European digital sovereignty: when we need to act with courage | Opinion

Our digital sovereignty is vital. Social networks, e-commerce, artificial intelligence (AI) assistants… Every day we spend an average of four to five hours in this information space through our mobile phones and other screens. It is essential to organize, structure and regulate it. Europe has already got to work. Between 2022 and 2024, our digital laws were approved by an overwhelming majority of deputies and unanimously by member states. The DSA (social networks), the DMA (digital markets), the Data Act and the Artificial Intelligence (AI) Act constitute the common basis for the protection of our children, our fellow citizens, our businesses and our democracies against all kinds of abuse in the information space. These four great laws reflect our fundamental values ​​and the principles of our rule of law.
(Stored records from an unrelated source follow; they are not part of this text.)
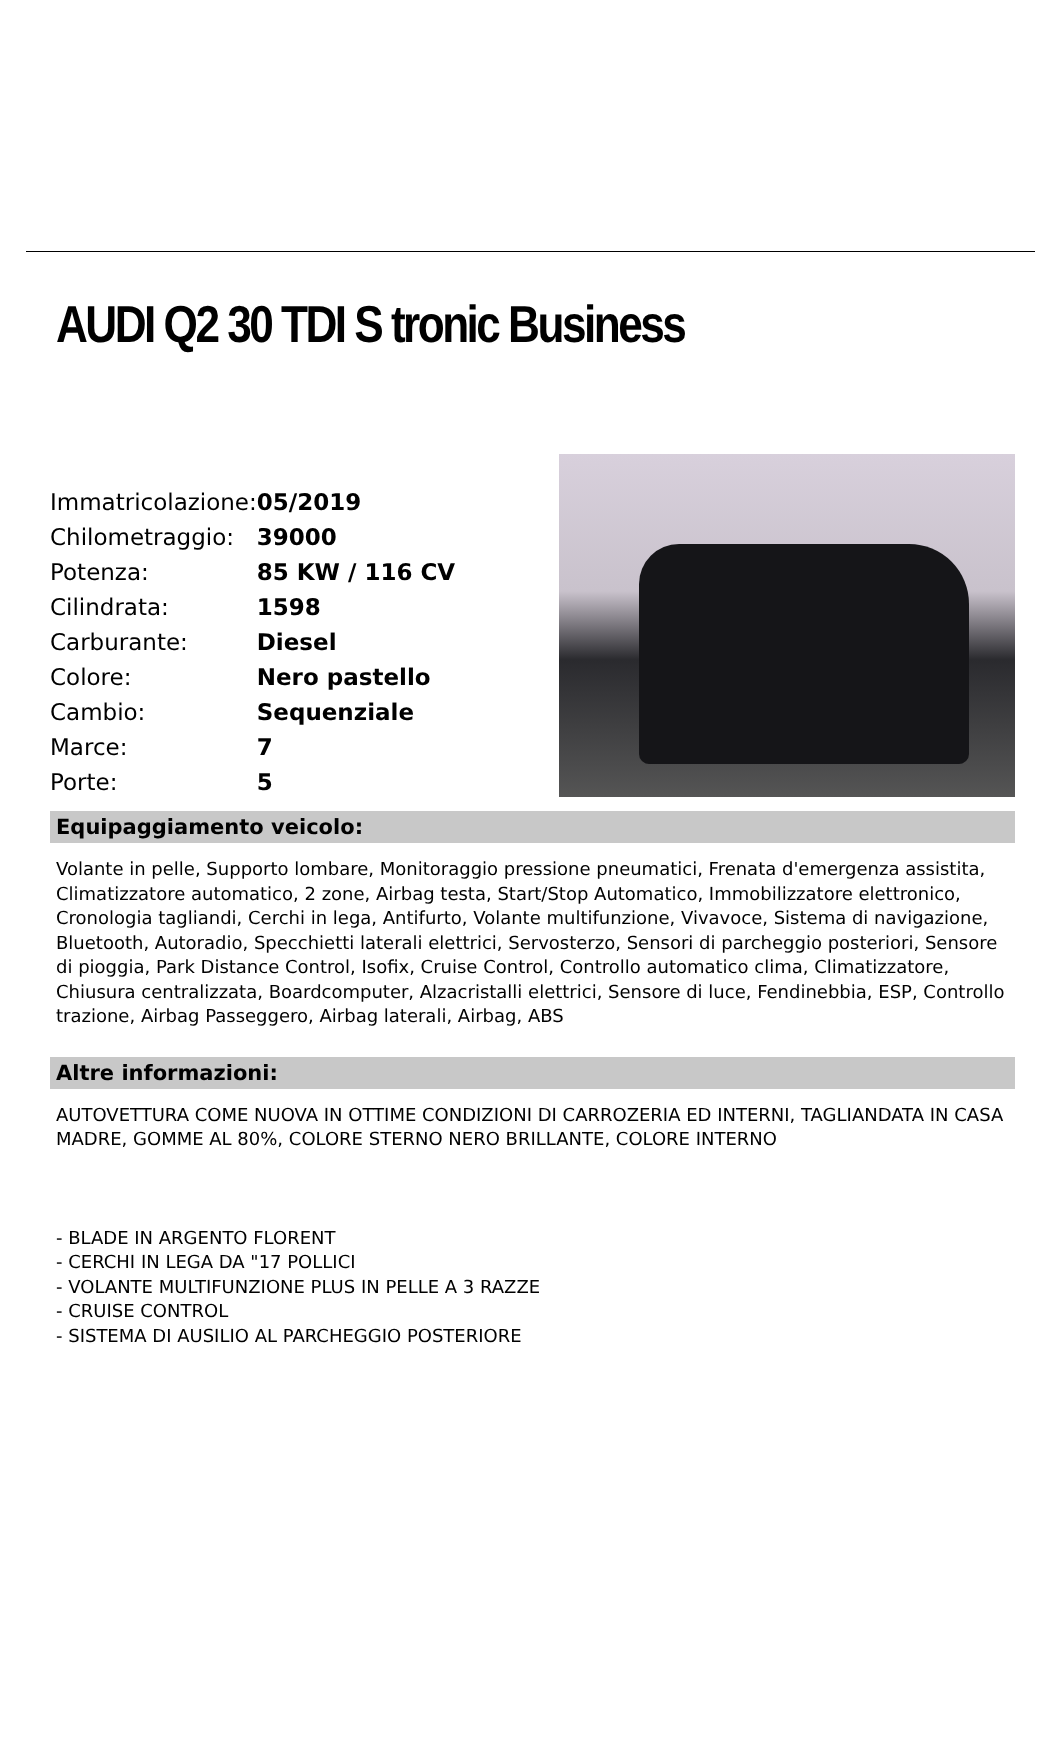AUDI Q2 30 TDI S tronic Business
| Immatricolazione: | 05/2019 |
| Chilometraggio: | 39000 |
| Potenza: | 85 KW / 116 CV |
| Cilindrata: | 1598 |
| Carburante: | Diesel |
| Colore: | Nero pastello |
| Cambio: | Sequenziale |
| Marce: | 7 |
| Porte: | 5 |
Equipaggiamento veicolo:
Volante in pelle, Supporto lombare, Monitoraggio pressione pneumatici, Frenata d'emergenza assistita, Climatizzatore automatico, 2 zone, Airbag testa, Start/Stop Automatico, Immobilizzatore elettronico, Cronologia tagliandi, Cerchi in lega, Antifurto, Volante multifunzione, Vivavoce, Sistema di navigazione, Bluetooth, Autoradio, Specchietti laterali elettrici, Servosterzo, Sensori di parcheggio posteriori, Sensore di pioggia, Park Distance Control, Isofix, Cruise Control, Controllo automatico clima, Climatizzatore, Chiusura centralizzata, Boardcomputer, Alzacristalli elettrici, Sensore di luce, Fendinebbia, ESP, Controllo trazione, Airbag Passeggero, Airbag laterali, Airbag, ABS
Altre informazioni:
AUTOVETTURA COME NUOVA IN OTTIME CONDIZIONI DI CARROZERIA ED INTERNI, TAGLIANDATA IN CASA MADRE, GOMME AL 80%, COLORE STERNO NERO BRILLANTE, COLORE INTERNO
- BLADE IN ARGENTO FLORENT
- CERCHI IN LEGA DA "17 POLLICI
- VOLANTE MULTIFUNZIONE PLUS IN PELLE A 3 RAZZE
- CRUISE CONTROL
- SISTEMA DI AUSILIO AL PARCHEGGIO POSTERIORE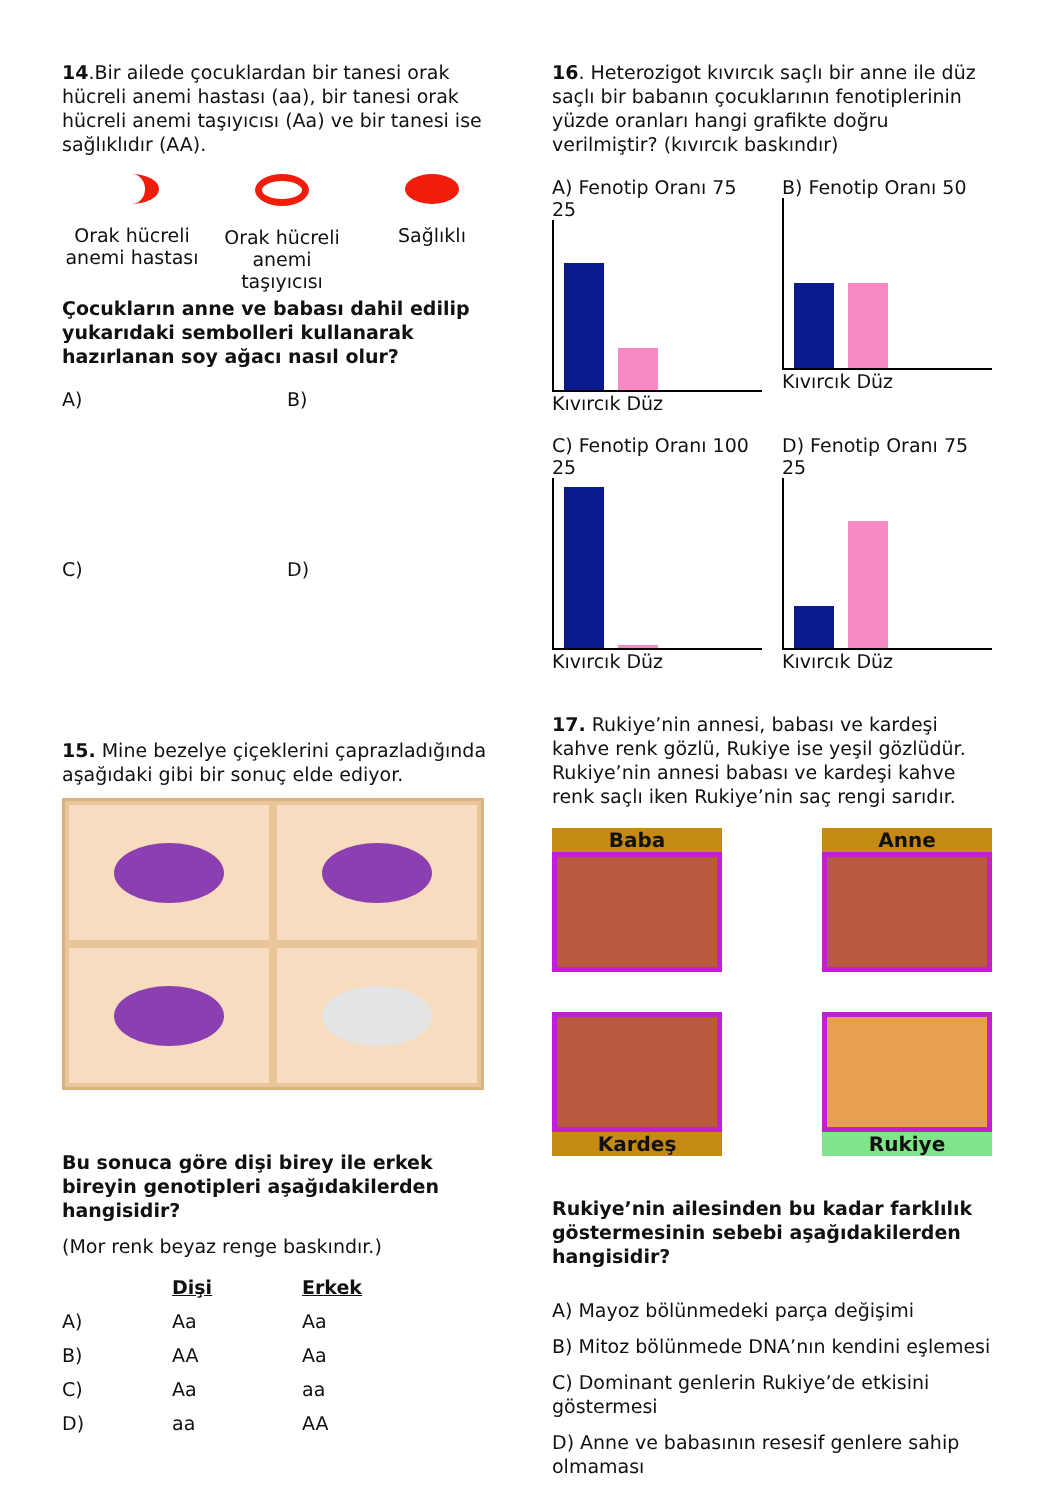14.Bir ailede çocuklardan bir tanesi orak hücreli anemi hastası (aa), bir tanesi orak hücreli anemi taşıyıcısı (Aa) ve bir tanesi ise sağlıklıdır (AA).
Orak hücreli anemi hastası
Orak hücreli anemi taşıyıcısı
Sağlıklı
Çocukların anne ve babası dahil edilip yukarıdaki sembolleri kullanarak hazırlanan soy ağacı nasıl olur?
A)
B)
C)
D)
15. Mine bezelye çiçeklerini çaprazladığında aşağıdaki gibi bir sonuç elde ediyor.
Bu sonuca göre dişi birey ile erkek bireyin genotipleri aşağıdakilerden hangisidir?
(Mor renk beyaz renge baskındır.)
| | Dişi | Erkek |
| A) | Aa | Aa |
| B) | AA | Aa |
| C) | Aa | aa |
| D) | aa | AA |
16. Heterozigot kıvırcık saçlı bir anne ile düz saçlı bir babanın çocuklarının fenotiplerinin yüzde oranları hangi grafikte doğru verilmiştir? (kıvırcık baskındır)
A) Fenotip Oranı 75 25
Kıvırcık Düz
B) Fenotip Oranı 50
Kıvırcık Düz
C) Fenotip Oranı 100 25
Kıvırcık Düz
D) Fenotip Oranı 75 25
Kıvırcık Düz
17. Rukiye’nin annesi, babası ve kardeşi kahve renk gözlü, Rukiye ise yeşil gözlüdür. Rukiye’nin annesi babası ve kardeşi kahve renk saçlı iken Rukiye’nin saç rengi sarıdır.
Baba
Anne
Kardeş
Rukiye
Rukiye’nin ailesinden bu kadar farklılık göstermesinin sebebi aşağıdakilerden hangisidir?
A) Mayoz bölünmedeki parça değişimi
B) Mitoz bölünmede DNA’nın kendini eşlemesi
C) Dominant genlerin Rukiye’de etkisini göstermesi
D) Anne ve babasının resesif genlere sahip olmaması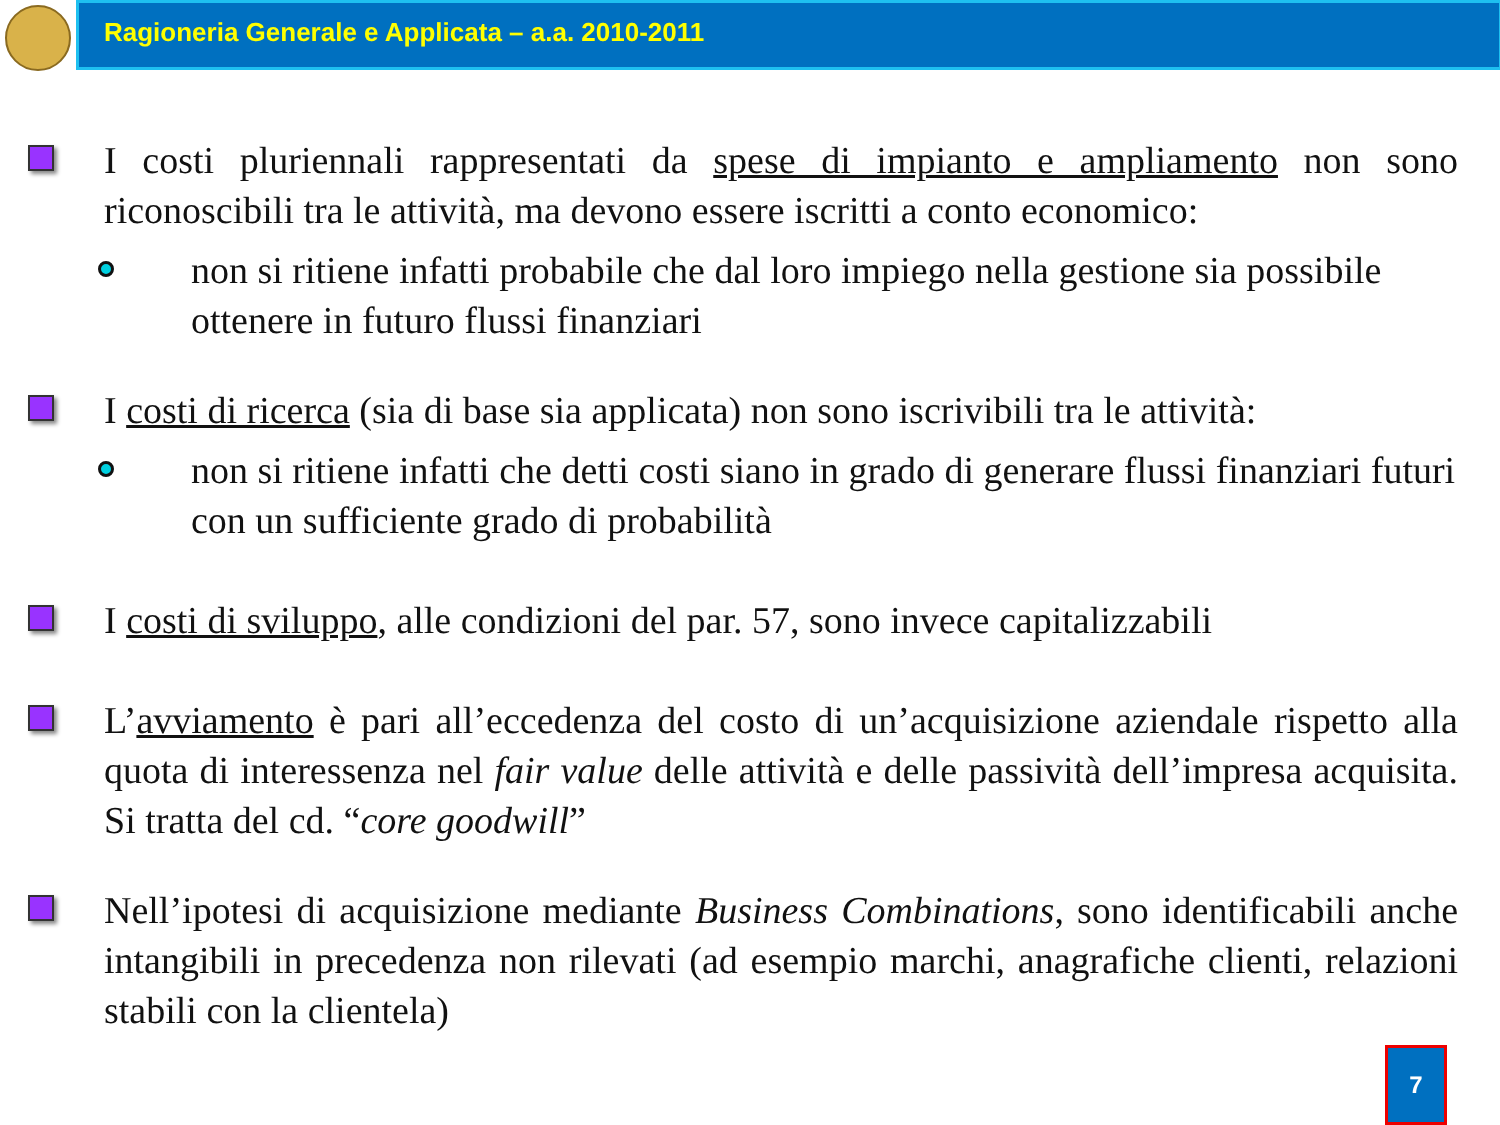Ragioneria Generale e Applicata – a.a. 2010-2011
I costi pluriennali rappresentati da spese di impianto e ampliamento non sono riconoscibili tra le attività, ma devono essere iscritti a conto economico:
non si ritiene infatti probabile che dal loro impiego nella gestione sia possibile ottenere in futuro flussi finanziari
I costi di ricerca (sia di base sia applicata) non sono iscrivibili tra le attività:
non si ritiene infatti che detti costi siano in grado di generare flussi finanziari futuri con un sufficiente grado di probabilità
I costi di sviluppo, alle condizioni del par. 57, sono invece capitalizzabili
L’avviamento è pari all’eccedenza del costo di un’acquisizione aziendale rispetto alla quota di interessenza nel fair value delle attività e delle passività dell’impresa acquisita. Si tratta del cd. “core goodwill”
Nell’ipotesi di acquisizione mediante Business Combinations, sono identificabili anche intangibili in precedenza non rilevati (ad esempio marchi, anagrafiche clienti, relazioni stabili con la clientela)
7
Today this legal framework is the most advanced in the world. Europe can be proud of this. Our immense digital marketplace is open to everyone. But actors who want to benefit from it must respect our conditions. We are not afraid of displeasure: if the laws are not respected there is no access to the market. This is the norm with our large partners. Is the United States or China refusing to enforce their laws to please us? We apply ours quickly. This must be the first expression of European digital sovereignty.

United States, China, Russia, Europe… The new state digital empires are distinguished by their divergent visions and strategies of information space, which reflect their values, their sovereignty priorities and their relationship with the market and the State. The American model is based on the primacy of private actors and minimal regulation. This is an ultra-liberal approach, in which large companies, the GAFAM (Google, Amazon, Facebook, Apple and Microsoft), dominate cyberspace and try to impose their own rules. His vision of the world. And the dependence that this entails. In the East, the Chinese model is based on control and confinement. In cyber sovereignty, mass surveillance and the defense of local norms. In an autonomous digital infrastructure (cloud, 5G, Intelligence A) on which national champions rely (Huawei, ByteDance, Alibaba…). The State directs, monitors content and uses data as political, geopolitical and commercial leverage. For its part, Russia adopts an integrated strategic vision of information space and cyberspace, considered as an extension of the national territory. Moscow claims information sovereignty, supports multipolarity in global Internet governance, and supports strict content control in the name of national security and cohesion. Russian information warfare campaigns are, as is known, privileged tools to influence public opinion, destabilize our democracies and promote their geopolitical interests.

Faced with unbridled liberalism and authoritarian dirigisme, Europe has chosen its own path. It has bet on the strength of its large internal market, with 450 million citizens. This implies having the political courage to use it without wavering in power relations. The legal arsenal of our information space aims to ensure its homogeneity, the protection of users, the transparency of agents’ actions and the preservation of the foundations of our democracies. So how can we be surprised that some are trying to undermine it, to methodically undermine the four great pillars of our digital space? Let’s not be intimidated. Let us rather give up on dismantling them (through the so-called laws bus or others) a few months after their application under the pretext that they are too complex or even anti-innovative. The transatlantic origin of these attacks fools no one. Let us not become useful fools. Preserving the integrity of our digital legal pillars at all costs, including at the geopolitical level, is, therefore, the second expression of our digital sovereignty.

Sovereignty is built. It was not purchased. Europe, which does not have world-leading companies in the digital field, will only be able to guarantee credible and lasting sovereignty if it is able to combine ambitious regulation, massive investments, sovereign innovation, coordinated action and the valorization of talent. We need to invest in research, critical infrastructures (sovereign cloud, networks and satellites, semiconductors). Support the continental sector along the entire value chain (AI and algorithms, cybersecurity, quantum, data centers). Train and attract more and more high-level digital experts. Promote the emergence of leaders who can compete with big tech companies, which involves funding them start-upsconsolidate innovative SMEs and create native European platforms. To this end, a single capital market is a top priority to have a financial playing field comparable to that of the United States. And so that our projects do not remain prototypes or showcases, but become global standards. Autonomy also requires us to stop depending on non-European jurisdictions for our data (Patriot Act, Cloud Act…), to localize and certify our critical infrastructures, while promoting open source. Countering external pressures, developing and affirming the impermeability of our sovereign infrastructures: this must be the third expression of our digital sovereignty.